Large datasets (e.g., LAU or high-resolution files) can exceed 50MB. Use:

```{r, eval=FALSE}
gisco_set_cache_dir("./path/to/location")
```

Files will be stored locally for faster access.

## Contribute

Check the GitHub page for [source code](https://github.com/rOpenGov/giscoR/).

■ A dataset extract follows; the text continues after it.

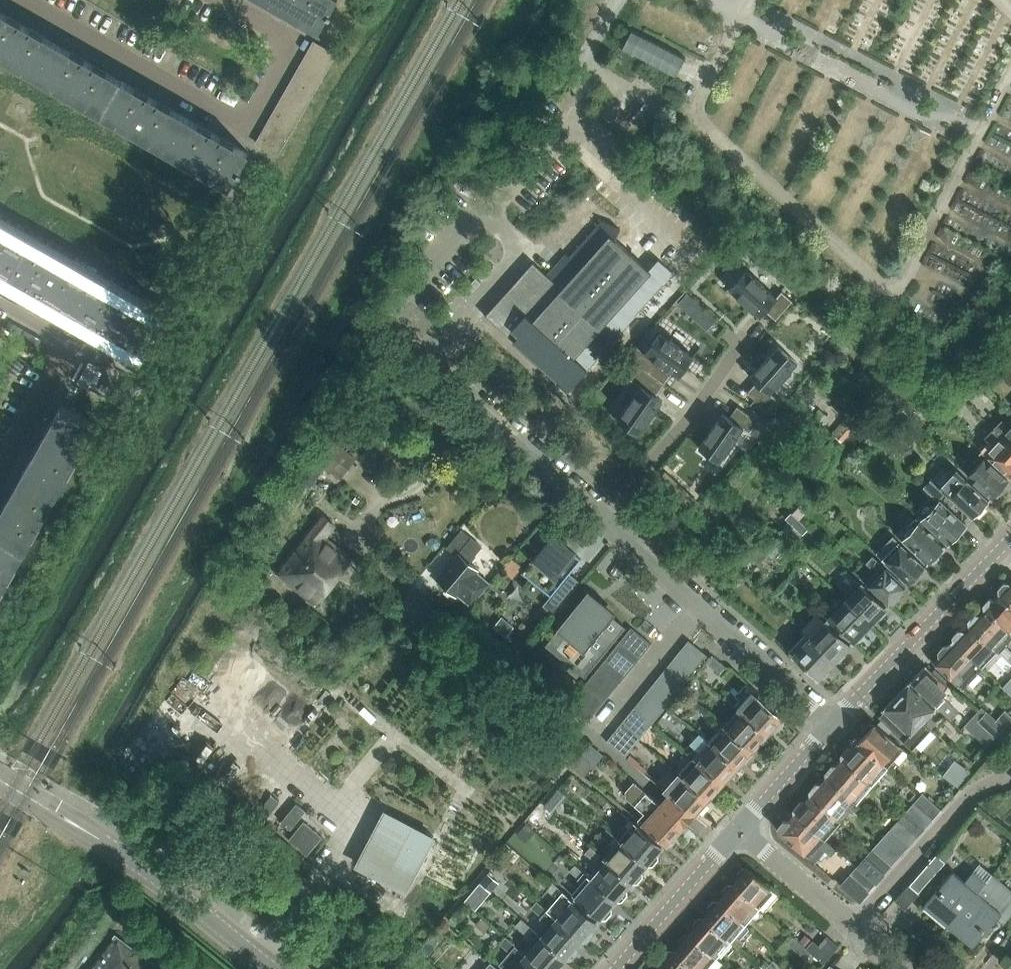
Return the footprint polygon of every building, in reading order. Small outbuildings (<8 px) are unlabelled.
[(318,31),(328,15),(330,16),(332,13),(330,11),(336,0),(263,0),(318,31)] [(57,44),(0,11),(0,57),(37,79),(57,44)] [(686,52),(633,27),(622,50),(675,75),(686,52)] [(335,55),(314,42),(307,55),(328,67),(335,55)] [(121,80),(57,44),(37,79),(101,115),(121,80)] [(328,67),(307,55),(300,66),(322,78),(328,67)] [(322,78),(300,66),(294,77),(316,89),(322,78)] [(316,89),(294,77),(288,88),(309,100),(316,89)] [(185,116),(121,80),(101,115),(165,151),(185,116)] [(309,100),(288,88),(282,99),(303,111),(309,100)] [(297,122),(303,111),(282,99),(276,110),(297,122)] [(291,133),(297,122),(276,110),(269,121),(291,133)] [(242,171),(240,169),(249,153),(185,116),(165,151),(229,188),(238,172),(240,174),(242,171)] [(291,133),(269,121),(263,131),(285,143),(291,133)] [(285,143),(263,131),(257,143),(278,155),(285,143)] [(547,370),(545,372),(567,392),(597,359),(589,352),(598,342),(606,349),(635,316),(634,314),(662,283),(664,285),(674,273),(663,263),(653,274),(616,241),(621,230),(599,219),(599,220),(603,222),(571,258),(553,242),(485,316),(486,317),(487,317),(547,370)] [(28,243),(0,227),(0,273),(8,278),(28,243)] [(72,314),(92,279),(28,243),(8,278),(72,314)] [(746,270),(729,289),(760,317),(765,311),(776,320),(793,301),(781,291),(776,297),(746,270)] [(148,331),(156,316),(92,279),(72,314),(136,351),(146,335),(148,336),(150,333),(148,331)] [(636,346),(627,358),(636,365),(664,384),(672,373),(679,378),(694,356),(659,332),(645,352),(636,346)] [(766,410),(768,407),(776,398),(771,394),(770,393),(797,363),(778,346),(750,377),(756,382),(747,393),(766,410)] [(1002,358),(1009,363),(1010,361),(1010,348),(1002,358)] [(640,387),(617,420),(638,435),(663,400),(656,396),(664,384),(636,365),(627,378),(640,387)] [(81,416),(83,413),(79,411),(78,414),(62,405),(25,469),(60,489),(97,425),(81,416)] [(722,413),(698,447),(720,462),(743,429),(749,433),(758,421),(737,406),(729,417),(722,413)] [(1008,430),(1003,425),(997,431),(1003,436),(1010,444),(1010,426),(1008,430)] [(1003,436),(986,453),(1010,477),(1010,444),(1003,436)] [(969,474),(968,475),(991,498),(993,496),(997,496),(1002,491),(1002,487),(1008,480),(985,457),(984,458),(980,455),(965,470),(969,474)] [(981,509),(989,501),(956,469),(955,470),(947,462),(931,480),(942,490),(943,492),(972,519),(973,517),(977,517),(982,512),(981,509)] [(25,469),(0,513),(0,539),(24,553),(60,489),(25,469)] [(353,494),(334,478),(321,493),(340,509),(353,494)] [(942,490),(931,480),(923,487),(932,496),(936,499),(943,492),(942,490)] [(950,509),(941,500),(923,519),(948,542),(950,540),(953,542),(959,536),(957,533),(964,525),(948,511),(950,509)] [(334,525),(321,514),(275,573),(315,604),(351,557),(325,537),(334,525)] [(902,540),(927,563),(929,562),(934,562),(938,557),(938,552),(945,545),(921,521),(902,540)] [(482,547),(462,530),(447,548),(457,556),(437,580),(445,587),(446,590),(451,595),(454,594),(457,596),(458,594),(471,605),(489,584),(477,573),(478,571),(469,563),(482,547)] [(535,558),(532,556),(529,559),(532,562),(528,567),(535,572),(529,579),(551,597),(543,606),(554,615),(579,584),(569,575),(581,560),(553,536),(535,558)] [(891,546),(880,558),(907,584),(909,583),(913,583),(918,578),(918,573),(925,566),(893,536),(887,542),(891,546)] [(0,539),(0,595),(24,553),(0,539)] [(862,579),(888,604),(889,603),(894,603),(899,598),(899,594),(905,587),(873,556),(867,563),(872,567),(862,579)] [(1010,604),(1010,580),(1008,583),(1004,583),(999,588),(999,592),(999,593),(1010,604)] [(870,624),(876,618),(880,618),(885,612),(885,609),(887,607),(862,583),(846,600),(870,624)] [(984,608),(983,609),(1010,635),(1010,604),(999,593),(993,599),(989,599),(984,604),(984,608)] [(585,677),(625,627),(597,604),(599,602),(592,596),(590,598),(586,595),(545,645),(585,677)] [(870,624),(846,600),(829,618),(854,641),(858,641),(864,635),(863,631),(870,624)] [(968,625),(996,652),(1010,636),(1010,635),(983,609),(977,615),(974,615),(968,620),(969,624),(968,625)] [(827,620),(810,637),(835,661),(836,660),(838,660),(845,654),(845,651),(851,643),(827,620)] [(954,640),(953,641),(976,664),(977,663),(981,667),(996,652),(968,625),(962,631),(959,631),(953,636),(954,640)] [(651,644),(631,628),(623,638),(643,654),(651,644)] [(643,654),(623,638),(616,647),(636,663),(643,654)] [(834,661),(810,638),(793,655),(818,679),(819,678),(822,678),(829,672),(828,668),(834,661)] [(933,662),(946,674),(960,687),(962,690),(979,672),(974,667),(976,664),(953,641),(948,646),(944,646),(939,651),(939,655),(933,662)] [(682,650),(699,664),(706,656),(689,642),(682,650)] [(636,663),(616,647),(608,657),(628,673),(636,663)] [(676,658),(693,672),(699,664),(682,650),(676,658)] [(628,673),(608,657),(600,666),(620,682),(628,673)] [(669,666),(686,680),(693,672),(676,658),(669,666)] [(999,665),(1009,675),(1010,672),(1010,667),(1004,660),(999,665)] [(944,714),(950,709),(937,697),(947,686),(926,665),(910,681),(936,706),(944,714)] [(620,682),(600,666),(593,676),(613,692),(620,682)] [(669,666),(663,674),(680,688),(686,680),(669,666)] [(656,683),(673,696),(680,688),(663,674),(656,683)] [(613,692),(593,676),(585,685),(605,701),(613,692)] [(932,727),(936,723),(928,715),(936,706),(910,682),(897,696),(930,728),(931,727),(932,727)] [(650,691),(667,705),(673,696),(656,683),(650,691)] [(585,685),(577,694),(597,711),(605,701),(585,685)] [(643,699),(660,713),(667,705),(650,691),(643,699)] [(752,693),(737,709),(767,734),(773,727),(776,727),(781,721),(780,719),(782,717),(752,693)] [(597,711),(577,694),(568,705),(588,722),(597,711)] [(879,717),(912,748),(932,727),(931,727),(930,728),(896,696),(883,710),(884,712),(879,717)] [(660,713),(643,699),(637,707),(653,721),(660,713)] [(653,721),(637,707),(630,715),(647,729),(653,721)] [(767,734),(737,709),(723,725),(753,750),(757,744),(761,744),(766,739),(766,735),(767,734)] [(1002,726),(984,710),(976,719),(993,735),(1002,726)] [(630,715),(623,723),(640,737),(647,729),(630,715)] [(640,737),(623,723),(616,732),(633,746),(640,737)] [(863,737),(858,743),(888,769),(905,750),(875,724),(874,724),(870,725),(863,733),(863,737)] [(753,750),(723,725),(708,741),(738,766),(743,761),(747,760),(751,755),(752,751),(753,750)] [(633,746),(616,732),(610,739),(627,753),(633,746)] [(699,751),(693,757),(723,782),(728,777),(732,777),(737,772),(737,767),(738,766),(708,741),(698,733),(690,742),(699,751)] [(843,754),(843,759),(873,786),(888,769),(858,743),(854,747),(850,747),(843,754)] [(693,757),(679,773),(709,798),(714,792),(718,792),(723,787),(723,783),(723,782),(693,757)] [(826,773),(827,778),(857,804),(873,786),(843,759),(839,764),(834,765),(826,773)] [(956,786),(968,771),(953,760),(942,775),(956,786)] [(668,794),(694,814),(700,812),(708,804),(709,798),(679,773),(664,790),(668,794)] [(811,791),(811,796),(841,822),(857,804),(827,778),(823,782),(818,783),(811,791)] [(660,803),(634,781),(625,791),(626,797),(643,812),(637,819),(667,844),(668,843),(672,843),(677,836),(677,833),(689,820),(694,814),(668,794),(665,797),(660,803)] [(914,803),(933,819),(942,810),(922,792),(914,803)] [(795,809),(795,814),(825,840),(841,822),(811,796),(807,800),(801,801),(795,809)] [(904,809),(926,828),(933,819),(914,803),(904,809)] [(899,820),(917,837),(926,828),(904,809),(899,820)] [(358,866),(406,891),(435,839),(385,813),(358,866)] [(780,831),(779,832),(809,857),(825,840),(795,814),(788,822),(783,821),(779,826),(780,831)] [(899,820),(890,830),(909,846),(917,837),(899,820)] [(662,846),(635,823),(629,830),(632,832),(622,843),(646,864),(647,864),(648,865),(652,865),(655,861),(655,857),(654,855),(662,846)] [(613,845),(602,857),(631,882),(631,881),(633,883),(637,882),(642,876),(642,873),(640,871),(646,864),(622,843),(606,829),(601,835),(613,845)] [(873,849),(891,866),(909,846),(890,830),(873,849)] [(585,852),(594,860),(599,854),(590,846),(585,852)] [(873,849),(866,858),(884,874),(891,866),(873,849)] [(914,888),(923,896),(953,861),(943,853),(914,888)] [(602,857),(587,875),(615,900),(616,899),(617,901),(621,900),(626,894),(626,890),(625,889),(631,882),(602,857)] [(857,867),(875,884),(884,874),(865,858),(857,867)] [(615,900),(570,861),(565,867),(578,878),(577,879),(581,882),(571,894),(599,918),(600,917),(602,919),(606,918),(611,912),(611,908),(609,907),(615,900)] [(875,884),(857,867),(841,885),(860,901),(875,884)] [(737,874),(738,879),(733,885),(759,908),(774,891),(747,868),(747,869),(742,868),(737,874)] [(923,906),(948,927),(985,882),(973,872),(965,882),(952,871),(923,906)] [(948,927),(973,947),(998,918),(1003,922),(1010,913),(1010,890),(992,874),(985,882),(948,927)] [(546,889),(558,899),(563,893),(564,892),(552,882),(546,889)] [(723,895),(718,902),(745,925),(759,908),(733,885),(732,885),(728,885),(722,891),(723,895)] [(563,905),(553,916),(581,940),(581,939),(583,941),(587,940),(592,934),(592,930),(590,929),(597,922),(563,893),(558,899),(557,900),(563,905)] [(530,907),(542,917),(548,910),(536,900),(530,907)] [(709,912),(704,918),(730,942),(745,925),(718,902),(713,902),(708,908),(709,912)] [(553,916),(538,934),(565,958),(566,957),(567,958),(571,958),(576,952),(576,948),(575,947),(581,940),(553,916)] [(515,925),(526,935),(532,928),(520,918),(515,925)] [(695,928),(689,935),(716,958),(730,942),(704,918),(703,919),(699,918),(694,924),(695,928)] [(538,934),(522,952),(542,968),(561,968),(561,966),(559,965),(565,958),(538,934)] [(115,935),(91,968),(162,968),(115,935)] [(675,951),(694,968),(707,968),(716,958),(689,935),(684,935),(679,941),(680,945),(675,951)] [(812,940),(805,948),(823,963),(838,946),(826,936),(818,945),(812,940)] [(787,943),(805,958),(810,953),(801,945),(792,937),(787,943)] [(522,952),(505,938),(500,944),(510,952),(500,965),(504,968),(542,968),(522,952)] [(660,968),(661,968),(694,968),(675,951),(670,951),(665,957),(666,962),(660,968)]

Contributions are welcome:

- [Use issue tracker](https://github.com/rOpenGov/giscoR/issues) for feedback
and bug reports.
- [Send pull requests](https://github.com/rOpenGov/giscoR/)
- [Star us on the GitHub page](https://github.com/rOpenGov/giscoR)

## Citation

```{r echo=FALSE, results='asis'}
print(citation("giscoR"), bibtex = FALSE)
```

A BibTeX entry for LaTeX users is

```{r echo=FALSE, comment=""}
toBibtex(citation("giscoR"))
```

## General copyright

> [Eurostat's general copyright notice and licence
> policy](https://ec.europa.eu/eurostat/web/main/help/copyright-notice) applies.
> Moreover, there are specific rules that apply to some of the following
> datasets available for downloading. The download and use of these data are
> subject to these rules being accepted. See our [administrative
> units](https://ec.europa.eu/eurostat/web/gisco/geodata/administrative-units)
> and [statistical
> units](https://ec.europa.eu/eurostat/web/gisco/geodata/statistical-units) for
> more details.
>
> Source:

## Disclaimer

This package is neither affiliated with nor endorsed by Eurostat. The authors
are not responsible for any misuse of the data.